Written exercise A: Using the thread on 3D line segment intersection, decide whether each statement agrees with it: (i) the code's author says it works in both 2d and 3d; (ii) in the reply's example, t comes out as -2; (iii) the reply says Bill's code solves for both s and t. For each, answer yes or no and quote the words that decide it.
Written exercise B: Write the next part of the thread on 3D line segment intersection, picking up after its final sentence.

The algorithm to find the point of intersection of two 3D line segment
// This code in C++ works for me in 2d and 3d
// assume Coord has members x(), y() and z() and supports arithmetic operations
// that is Coord u + Coord v = u.x() + v.x(), u.y() + v.y(), u.z() + v.z()
inline Point
dot(const Coord& u, const Coord& v)
{
return u.x() * v.x() + u.y() * v.y() + u.z() * v.z();
}
inline Point
norm2( const Coord& v )
{
return v.x() * v.x() + v.y() * v.y() + v.z() * v.z();
}
inline Point
norm( const Coord& v )
{
return sqrt(norm2(v));
}
inline
Coord
cross( const Coord& b, const Coord& c) // cross product
{
return Coord(b.y() * c.z() - c.y() * b.z(), b.z() * c.x() - c.z() * b.x(), b.x() * c.y() - c.x() * b.y());
}
bool
intersection(const Line& a, const Line& b, Coord& ip)
// http://mathworld.wolfram.com/Line-LineIntersection.html
// in 3d; will also work in 2d if z components are 0
{
Coord da = a.second - a.first;
Coord db = b.second - b.first;
Coord dc = b.first - a.first;
if (dot(dc, cross(da,db)) != 0.0) // lines are not coplanar
return false;
Point s = dot(cross(dc,db),cross(da,db)) / norm2(cross(da,db));
if (s >= 0.0 && s <= 1.0)
{
ip = a.first + da * Coord(s,s,s);
return true;
}
return false;
}
I tried @Bill answer and it actually does not work every time, which I can explain. Based on the link in his code.Let's have for example these two line segments AB and CD.
A=(2,1,5), B=(1,2,5) and C=(2,1,3) and D=(2,1,2)
when you try to get the intersection it might tell you It's the point A (incorrect) or there is no intersection (correct). Depending on the order you put those segments in.
x = A+(B-A)s
x = C+(D-C)t
Bill solved for s but never solved t. And since you want that intersection point to be on both line segments both s and t have to be from interval <0,1>. What actually happens in my example is that only s if from that interval and t is -2. A lies on line defined by C and D, but not on line segment CD.

Stored records:
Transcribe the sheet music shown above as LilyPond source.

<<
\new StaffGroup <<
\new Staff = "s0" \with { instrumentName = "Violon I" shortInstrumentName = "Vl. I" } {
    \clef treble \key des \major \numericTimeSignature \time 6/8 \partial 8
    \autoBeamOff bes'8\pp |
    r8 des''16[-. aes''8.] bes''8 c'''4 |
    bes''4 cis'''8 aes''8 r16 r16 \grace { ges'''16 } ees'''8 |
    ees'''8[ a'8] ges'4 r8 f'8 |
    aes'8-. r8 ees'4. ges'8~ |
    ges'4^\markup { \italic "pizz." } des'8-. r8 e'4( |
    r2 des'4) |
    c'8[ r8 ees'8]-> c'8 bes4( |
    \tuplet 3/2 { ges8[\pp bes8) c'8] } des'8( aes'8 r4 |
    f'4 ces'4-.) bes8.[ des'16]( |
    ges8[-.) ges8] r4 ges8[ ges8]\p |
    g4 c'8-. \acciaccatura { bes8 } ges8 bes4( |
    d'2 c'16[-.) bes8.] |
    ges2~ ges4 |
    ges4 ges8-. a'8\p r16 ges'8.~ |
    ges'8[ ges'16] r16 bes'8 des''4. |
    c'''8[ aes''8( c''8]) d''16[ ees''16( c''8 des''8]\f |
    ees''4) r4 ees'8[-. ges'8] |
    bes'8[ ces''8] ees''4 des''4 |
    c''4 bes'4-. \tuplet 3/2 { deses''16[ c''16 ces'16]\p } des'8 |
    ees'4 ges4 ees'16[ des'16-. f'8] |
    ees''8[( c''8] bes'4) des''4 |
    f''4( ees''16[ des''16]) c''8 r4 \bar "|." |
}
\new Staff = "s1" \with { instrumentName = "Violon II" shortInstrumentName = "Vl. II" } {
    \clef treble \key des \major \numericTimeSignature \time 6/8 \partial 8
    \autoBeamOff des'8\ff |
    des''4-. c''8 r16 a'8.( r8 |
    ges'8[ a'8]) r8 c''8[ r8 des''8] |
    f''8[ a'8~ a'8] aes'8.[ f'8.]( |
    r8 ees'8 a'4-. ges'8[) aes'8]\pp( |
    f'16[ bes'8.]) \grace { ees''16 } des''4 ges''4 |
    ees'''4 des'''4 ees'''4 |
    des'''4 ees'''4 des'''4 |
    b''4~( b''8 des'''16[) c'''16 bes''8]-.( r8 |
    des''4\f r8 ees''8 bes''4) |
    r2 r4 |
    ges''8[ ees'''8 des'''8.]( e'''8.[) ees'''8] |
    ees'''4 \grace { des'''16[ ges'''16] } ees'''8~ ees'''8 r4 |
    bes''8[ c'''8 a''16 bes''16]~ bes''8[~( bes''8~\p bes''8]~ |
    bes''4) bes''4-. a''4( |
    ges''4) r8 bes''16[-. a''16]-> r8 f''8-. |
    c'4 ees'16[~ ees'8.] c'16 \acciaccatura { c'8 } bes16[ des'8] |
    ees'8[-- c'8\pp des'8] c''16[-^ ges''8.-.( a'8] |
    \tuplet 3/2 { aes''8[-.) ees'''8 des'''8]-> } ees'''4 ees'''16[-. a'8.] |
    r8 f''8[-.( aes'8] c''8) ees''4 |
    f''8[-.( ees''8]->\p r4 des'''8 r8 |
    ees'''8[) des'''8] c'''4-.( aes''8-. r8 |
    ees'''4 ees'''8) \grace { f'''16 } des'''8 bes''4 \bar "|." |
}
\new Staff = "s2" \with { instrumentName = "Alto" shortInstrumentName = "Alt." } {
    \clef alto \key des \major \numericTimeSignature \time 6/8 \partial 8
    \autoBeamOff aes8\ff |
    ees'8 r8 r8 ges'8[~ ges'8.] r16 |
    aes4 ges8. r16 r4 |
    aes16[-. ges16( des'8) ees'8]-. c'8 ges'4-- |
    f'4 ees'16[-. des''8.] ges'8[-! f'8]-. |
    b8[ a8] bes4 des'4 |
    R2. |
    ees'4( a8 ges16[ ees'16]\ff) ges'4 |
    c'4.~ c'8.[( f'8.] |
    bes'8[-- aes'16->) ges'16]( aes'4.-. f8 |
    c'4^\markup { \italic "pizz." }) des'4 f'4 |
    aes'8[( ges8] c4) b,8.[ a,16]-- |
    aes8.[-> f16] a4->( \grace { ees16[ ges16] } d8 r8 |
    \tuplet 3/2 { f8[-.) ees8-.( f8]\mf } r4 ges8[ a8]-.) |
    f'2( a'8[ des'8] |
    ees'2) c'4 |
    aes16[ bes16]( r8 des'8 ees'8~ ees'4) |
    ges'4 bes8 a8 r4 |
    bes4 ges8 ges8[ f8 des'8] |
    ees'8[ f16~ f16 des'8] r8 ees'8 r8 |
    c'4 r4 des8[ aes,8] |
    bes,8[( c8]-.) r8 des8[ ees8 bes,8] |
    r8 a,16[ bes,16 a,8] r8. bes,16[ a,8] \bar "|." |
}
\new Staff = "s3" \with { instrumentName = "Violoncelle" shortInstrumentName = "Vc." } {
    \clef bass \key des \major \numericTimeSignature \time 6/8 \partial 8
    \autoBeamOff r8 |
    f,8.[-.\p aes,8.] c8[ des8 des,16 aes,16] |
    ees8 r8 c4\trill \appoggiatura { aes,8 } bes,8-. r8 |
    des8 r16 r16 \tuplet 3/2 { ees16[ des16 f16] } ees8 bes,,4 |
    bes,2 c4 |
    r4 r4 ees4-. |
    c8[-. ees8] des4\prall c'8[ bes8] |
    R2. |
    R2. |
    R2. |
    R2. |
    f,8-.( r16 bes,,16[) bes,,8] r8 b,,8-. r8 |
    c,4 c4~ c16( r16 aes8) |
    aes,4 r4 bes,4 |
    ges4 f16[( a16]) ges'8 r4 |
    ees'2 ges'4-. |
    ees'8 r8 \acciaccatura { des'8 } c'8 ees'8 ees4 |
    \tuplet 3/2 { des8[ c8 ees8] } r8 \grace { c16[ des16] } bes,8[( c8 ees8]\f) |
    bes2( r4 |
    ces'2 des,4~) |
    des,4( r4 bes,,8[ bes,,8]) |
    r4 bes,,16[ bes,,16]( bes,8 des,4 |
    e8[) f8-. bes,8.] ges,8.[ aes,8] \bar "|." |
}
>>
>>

Response A:
(i) Yes: "This code in C++ works for me in 2d and 3d"
(ii) Yes: "t is -2"
(iii) No: "Bill solved for s but never solved t"

Response B:
var s = Vector3.Dot(Vector3.Cross(dc, db), Vector3.Cross(da, db)) / Norm2(Vector3.Cross(da, db));
var t = Vector3.Dot(Vector3.Cross(dc, da), Vector3.Cross(da, db)) / Norm2(Vector3.Cross(da, db));
where da is B-A, db is D-C and dc is C-A, I just preserved names provided by Bill.
Then as I said you have to check if both s and t are from <0,1> and you can calculate the result. Based on formula above.
if ((s >= 0 && s <= 1) && (k >= 0 && k <= 1))
{
Vector3 res = new Vector3(this.A.x + da.x * s, this.A.y + da.y * s, this.A.z + da.z * s);
}
Also another problem with Bills answer is when two lines are collinear and there is more than one intersection point. There would be division by zero. You want to avoid that.
Most 3D lines do not intersect. A reliable method is to find the shortest line between two 3D lines. If the shortest line has a length of zero (or distance less than whatever tolerance you specify) then you know that the two original lines intersect.
A method for finding the shortest line between two 3D lines, written by Paul Bourke is summarized / paraphrased as follows:
In what follows a line will be defined by two points lying on it, a point on line "a" defined by points P1 and P2 has an equation
Pa = P1 + mua (P2 - P1)
similarly a point on a second line "b" defined by points P4 and P4 will be written as
Pb = P3 + mub (P4 - P3)
The values of mua and mub range from negative to positive infinity. The line segments between P1 P2 and P3 P4 have their corresponding mu between 0 and 1.
There are two approaches to finding the shortest line segment between lines "a" and "b".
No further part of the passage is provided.